2.2 Creating a column for “Year” from “Date”
# We need lubridate for this action
library(lubridate)
Attaching package: 'lubridate'
The following objects are masked from 'package:base':
date, intersect, setdiff, union
epa_all$Year <- year(mdy(epa_all$Date)) # The reason is used mdy here is
# because Date is stored as a character value in the original data frame
# Checking to see if it worked
head(epa_all$Year)[1] 2002 2002 2002 2002 2002 2002
tail(epa_all$Year)[1] 2022 2022 2022 2022 2022 2022
2.3 Renaming the PM2.5 variable
# We need dplyr for this action
library(dplyr)
# Renaming the column
epa_all <- rename(epa_all, MeanPM = Daily.Mean.PM2.5.Concentration)

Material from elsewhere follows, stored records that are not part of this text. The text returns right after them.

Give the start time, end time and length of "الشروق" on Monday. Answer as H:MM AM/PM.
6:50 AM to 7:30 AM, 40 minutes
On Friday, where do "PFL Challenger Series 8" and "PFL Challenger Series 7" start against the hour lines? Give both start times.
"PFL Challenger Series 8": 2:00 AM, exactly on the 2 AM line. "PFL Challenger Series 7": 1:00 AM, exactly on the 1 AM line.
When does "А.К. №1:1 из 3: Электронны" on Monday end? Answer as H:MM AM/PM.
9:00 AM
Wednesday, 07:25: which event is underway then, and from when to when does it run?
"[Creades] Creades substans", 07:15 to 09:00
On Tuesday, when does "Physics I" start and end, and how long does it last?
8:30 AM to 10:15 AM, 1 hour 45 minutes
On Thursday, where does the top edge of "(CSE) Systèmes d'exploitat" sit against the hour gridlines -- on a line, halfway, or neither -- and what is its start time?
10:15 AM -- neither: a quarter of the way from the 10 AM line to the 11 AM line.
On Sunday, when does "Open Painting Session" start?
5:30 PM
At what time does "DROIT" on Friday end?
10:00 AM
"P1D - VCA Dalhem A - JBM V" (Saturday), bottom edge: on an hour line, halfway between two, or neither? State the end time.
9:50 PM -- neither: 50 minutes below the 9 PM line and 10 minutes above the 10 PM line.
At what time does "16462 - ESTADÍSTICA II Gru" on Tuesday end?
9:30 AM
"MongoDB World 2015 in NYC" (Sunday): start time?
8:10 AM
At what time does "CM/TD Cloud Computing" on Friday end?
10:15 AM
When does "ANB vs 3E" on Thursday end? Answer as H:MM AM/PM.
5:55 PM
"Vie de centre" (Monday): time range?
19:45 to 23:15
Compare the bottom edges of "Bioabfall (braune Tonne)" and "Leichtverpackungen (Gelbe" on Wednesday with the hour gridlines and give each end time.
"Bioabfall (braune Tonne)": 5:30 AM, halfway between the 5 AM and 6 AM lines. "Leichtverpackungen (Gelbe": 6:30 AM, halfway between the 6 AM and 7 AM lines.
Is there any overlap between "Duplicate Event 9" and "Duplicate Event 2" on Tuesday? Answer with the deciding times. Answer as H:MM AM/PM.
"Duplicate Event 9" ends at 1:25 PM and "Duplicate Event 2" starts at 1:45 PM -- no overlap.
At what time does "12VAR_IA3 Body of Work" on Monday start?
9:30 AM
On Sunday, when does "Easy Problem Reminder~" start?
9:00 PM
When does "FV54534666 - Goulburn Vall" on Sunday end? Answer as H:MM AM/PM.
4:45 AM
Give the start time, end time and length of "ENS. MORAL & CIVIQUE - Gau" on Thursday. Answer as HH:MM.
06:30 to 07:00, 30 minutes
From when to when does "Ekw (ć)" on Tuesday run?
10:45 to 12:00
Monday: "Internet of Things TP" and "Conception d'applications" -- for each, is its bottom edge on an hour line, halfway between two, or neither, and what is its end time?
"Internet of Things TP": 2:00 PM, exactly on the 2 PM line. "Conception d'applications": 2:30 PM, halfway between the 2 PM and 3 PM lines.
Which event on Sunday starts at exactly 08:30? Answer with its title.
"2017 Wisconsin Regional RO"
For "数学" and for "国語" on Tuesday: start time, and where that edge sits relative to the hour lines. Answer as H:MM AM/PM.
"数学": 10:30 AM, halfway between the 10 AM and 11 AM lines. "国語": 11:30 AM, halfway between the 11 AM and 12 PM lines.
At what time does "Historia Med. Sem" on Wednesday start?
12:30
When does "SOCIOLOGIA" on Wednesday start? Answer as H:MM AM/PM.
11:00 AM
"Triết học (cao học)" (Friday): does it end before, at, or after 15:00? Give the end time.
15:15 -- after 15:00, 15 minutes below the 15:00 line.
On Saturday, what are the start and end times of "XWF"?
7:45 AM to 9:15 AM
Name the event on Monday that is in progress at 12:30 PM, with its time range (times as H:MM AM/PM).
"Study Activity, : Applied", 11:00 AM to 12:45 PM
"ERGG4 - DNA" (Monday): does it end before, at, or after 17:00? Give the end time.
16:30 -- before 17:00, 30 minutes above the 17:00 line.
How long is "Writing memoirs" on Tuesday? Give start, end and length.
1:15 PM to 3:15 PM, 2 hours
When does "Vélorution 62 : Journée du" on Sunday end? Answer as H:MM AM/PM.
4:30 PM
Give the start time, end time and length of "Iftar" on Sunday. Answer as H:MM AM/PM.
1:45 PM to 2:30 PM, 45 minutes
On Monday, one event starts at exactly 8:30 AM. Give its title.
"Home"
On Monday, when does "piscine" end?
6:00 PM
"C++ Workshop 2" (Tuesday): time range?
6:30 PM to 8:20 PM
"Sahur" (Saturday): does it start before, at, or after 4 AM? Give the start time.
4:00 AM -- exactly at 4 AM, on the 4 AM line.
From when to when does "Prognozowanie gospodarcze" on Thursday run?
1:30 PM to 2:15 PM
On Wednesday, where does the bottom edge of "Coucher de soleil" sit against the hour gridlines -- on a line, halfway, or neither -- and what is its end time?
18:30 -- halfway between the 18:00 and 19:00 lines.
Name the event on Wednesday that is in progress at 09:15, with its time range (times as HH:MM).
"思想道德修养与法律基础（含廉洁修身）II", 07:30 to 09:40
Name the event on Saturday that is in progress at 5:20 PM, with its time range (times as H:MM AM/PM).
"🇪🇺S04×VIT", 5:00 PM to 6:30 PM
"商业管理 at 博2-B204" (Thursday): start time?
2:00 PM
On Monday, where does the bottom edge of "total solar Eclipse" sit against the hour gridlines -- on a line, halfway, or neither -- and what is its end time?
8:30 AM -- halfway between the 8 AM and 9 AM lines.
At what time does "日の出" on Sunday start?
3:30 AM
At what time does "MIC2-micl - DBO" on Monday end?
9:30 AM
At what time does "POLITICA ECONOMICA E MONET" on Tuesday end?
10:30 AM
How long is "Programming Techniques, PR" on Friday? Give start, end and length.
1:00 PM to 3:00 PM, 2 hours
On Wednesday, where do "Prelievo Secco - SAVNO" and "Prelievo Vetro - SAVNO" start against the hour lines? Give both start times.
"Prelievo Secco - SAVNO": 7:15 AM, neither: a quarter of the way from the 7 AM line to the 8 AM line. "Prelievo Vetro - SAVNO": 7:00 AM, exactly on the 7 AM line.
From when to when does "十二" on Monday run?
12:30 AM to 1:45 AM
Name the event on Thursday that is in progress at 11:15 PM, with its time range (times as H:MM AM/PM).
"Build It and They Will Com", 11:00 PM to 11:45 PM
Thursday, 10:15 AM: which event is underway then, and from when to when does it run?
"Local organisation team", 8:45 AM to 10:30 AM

# Checking to see if it worked
head(epa_all$MeanPM)[1] 25.1 31.6 21.4 25.9 34.5 41.0
tail(epa_all$MeanPM)[1] 3.4 3.8 6.0 34.8 23.2 1.0
The MeanPM (previously Daily.Mean.PM2.5.Concentration) column now reflects the PM2.5 values.
Creating a basic map(s) of the locations of the monitoring sites, using different colors for each year. For this step, I will be using leaflet.
# Loading in the libraries I will need
library(dplyr)
library(leaflet)
sites <- epa_all %>% distinct(Year, Site.ID, Site.Latitude, Site.Longitude)
leaflet() %>%
addTiles() %>%
addCircleMarkers(data = filter(sites, Year == 2002), lng = ~Site.Longitude, lat = ~Site.Latitude, color = "blue", fillOpacity = 0, radius = 6) %>%
addCircleMarkers(data = filter(sites, Year == 2022), lng = ~Site.Longitude, lat = ~Site.Latitude, color = "red", fillOpacity = 0.9, radius = 5)Summary: The 2002 and 2022 data are well distributed throughout the state of California, but the 2022 data is much denser, and has more data points as compared to 2002. I would say the overall distribution is stable. Since I made the 2002 data points ring-shaped, I can easily visualize the overlapping sites on my map.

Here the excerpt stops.